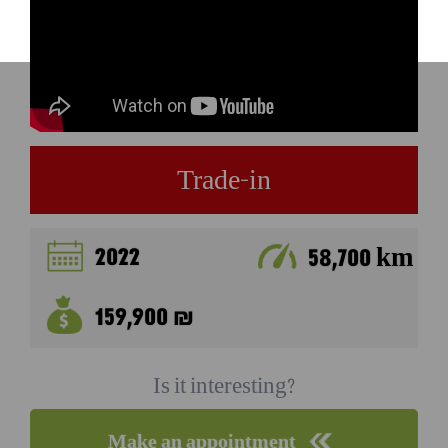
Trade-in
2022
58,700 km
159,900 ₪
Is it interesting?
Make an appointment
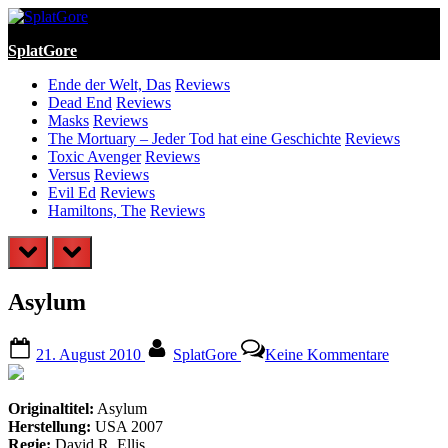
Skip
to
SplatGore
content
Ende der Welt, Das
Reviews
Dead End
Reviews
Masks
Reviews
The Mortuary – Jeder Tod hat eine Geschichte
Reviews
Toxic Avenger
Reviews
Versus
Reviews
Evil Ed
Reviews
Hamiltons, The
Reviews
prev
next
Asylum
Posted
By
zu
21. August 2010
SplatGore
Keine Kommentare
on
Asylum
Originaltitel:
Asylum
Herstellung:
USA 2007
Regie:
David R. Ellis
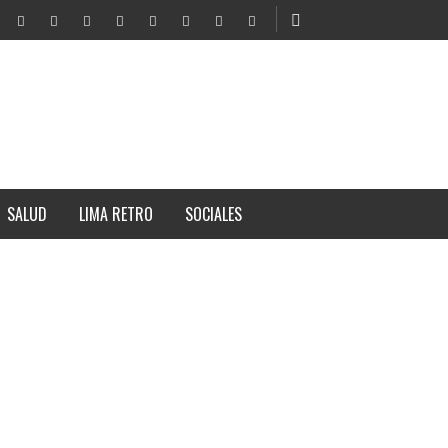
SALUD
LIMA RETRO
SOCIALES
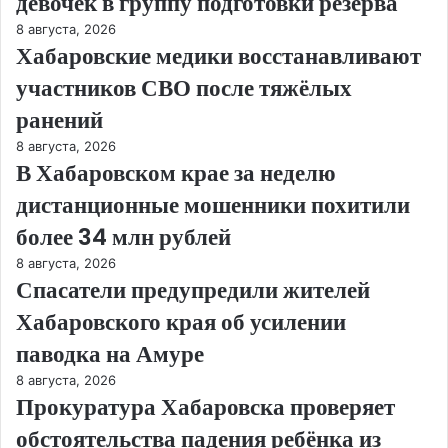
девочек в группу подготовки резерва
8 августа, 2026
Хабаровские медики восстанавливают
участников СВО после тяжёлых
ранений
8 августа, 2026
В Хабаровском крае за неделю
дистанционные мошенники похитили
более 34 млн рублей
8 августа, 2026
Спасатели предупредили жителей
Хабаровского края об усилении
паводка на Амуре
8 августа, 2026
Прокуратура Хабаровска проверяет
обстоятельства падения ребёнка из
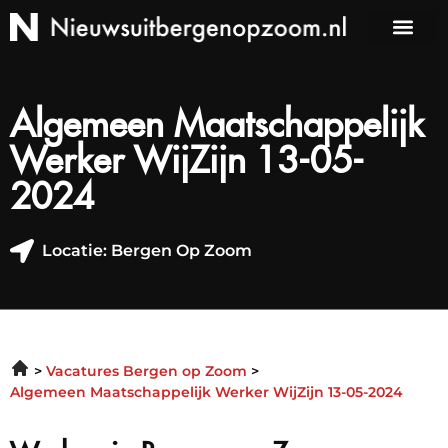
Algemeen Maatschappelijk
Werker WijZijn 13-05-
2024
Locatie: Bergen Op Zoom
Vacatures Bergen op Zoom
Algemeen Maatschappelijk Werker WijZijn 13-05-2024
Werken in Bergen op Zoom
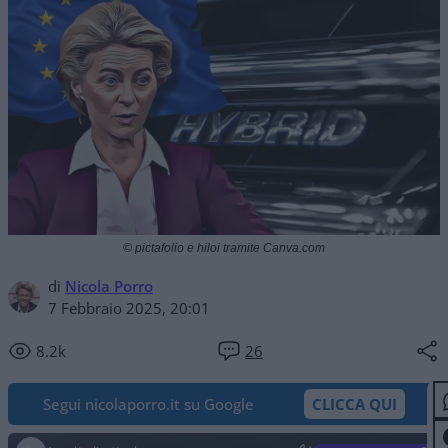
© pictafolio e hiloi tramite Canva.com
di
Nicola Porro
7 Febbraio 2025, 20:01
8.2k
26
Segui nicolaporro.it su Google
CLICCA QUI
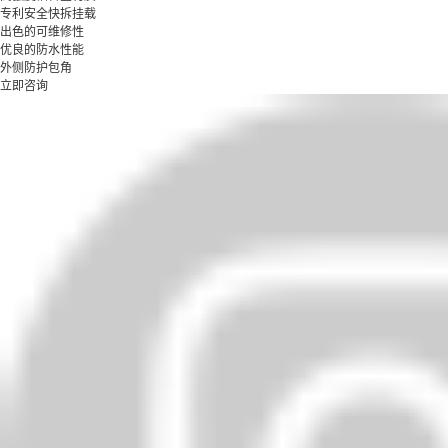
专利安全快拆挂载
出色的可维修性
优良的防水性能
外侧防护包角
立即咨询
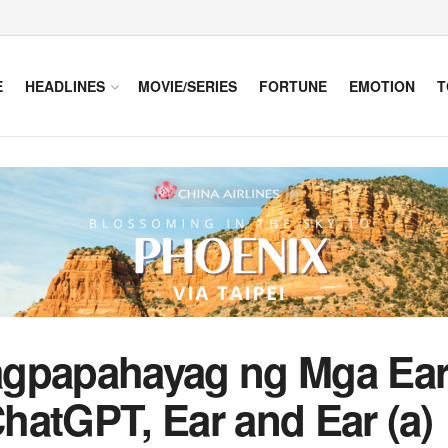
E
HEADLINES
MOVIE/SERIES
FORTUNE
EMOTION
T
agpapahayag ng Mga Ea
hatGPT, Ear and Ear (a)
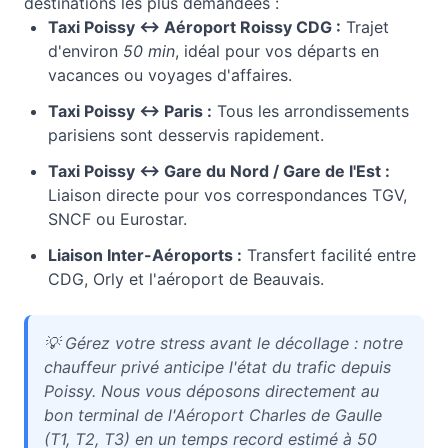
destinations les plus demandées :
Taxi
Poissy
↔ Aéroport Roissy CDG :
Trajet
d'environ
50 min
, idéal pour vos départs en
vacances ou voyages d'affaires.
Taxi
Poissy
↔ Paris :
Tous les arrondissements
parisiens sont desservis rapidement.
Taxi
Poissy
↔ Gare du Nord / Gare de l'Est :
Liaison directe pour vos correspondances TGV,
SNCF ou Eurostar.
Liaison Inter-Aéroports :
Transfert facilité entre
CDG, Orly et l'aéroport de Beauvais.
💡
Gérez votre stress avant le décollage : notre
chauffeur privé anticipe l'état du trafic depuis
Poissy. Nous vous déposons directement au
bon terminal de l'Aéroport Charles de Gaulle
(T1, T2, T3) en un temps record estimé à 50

...

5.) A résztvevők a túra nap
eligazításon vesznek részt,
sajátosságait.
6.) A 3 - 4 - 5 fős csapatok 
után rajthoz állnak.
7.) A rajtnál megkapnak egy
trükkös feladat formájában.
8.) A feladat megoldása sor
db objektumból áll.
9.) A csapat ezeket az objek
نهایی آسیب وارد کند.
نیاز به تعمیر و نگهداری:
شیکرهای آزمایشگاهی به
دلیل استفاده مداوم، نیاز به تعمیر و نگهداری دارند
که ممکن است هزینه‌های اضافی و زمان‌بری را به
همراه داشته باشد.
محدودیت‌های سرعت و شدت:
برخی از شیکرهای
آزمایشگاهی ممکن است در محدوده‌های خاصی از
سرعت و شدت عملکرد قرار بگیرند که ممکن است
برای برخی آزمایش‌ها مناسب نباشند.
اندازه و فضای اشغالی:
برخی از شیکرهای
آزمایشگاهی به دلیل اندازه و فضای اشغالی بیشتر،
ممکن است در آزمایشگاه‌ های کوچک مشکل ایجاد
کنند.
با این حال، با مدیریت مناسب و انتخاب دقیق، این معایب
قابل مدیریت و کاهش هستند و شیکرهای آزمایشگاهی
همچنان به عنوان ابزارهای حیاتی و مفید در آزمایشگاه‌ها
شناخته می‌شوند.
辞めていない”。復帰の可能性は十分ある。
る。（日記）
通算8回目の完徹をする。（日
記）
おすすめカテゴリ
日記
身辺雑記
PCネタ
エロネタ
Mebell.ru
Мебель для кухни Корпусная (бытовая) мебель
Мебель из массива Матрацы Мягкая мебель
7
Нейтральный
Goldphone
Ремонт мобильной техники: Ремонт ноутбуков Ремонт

_REQUEST:_
In the data above, find each line that has the word "Мебель" and copy it out.

_EXERCISE OUTPUT:_
Мебель для кухни Корпусная (бытовая) мебель
Мебель из массива Матрацы Мягкая мебель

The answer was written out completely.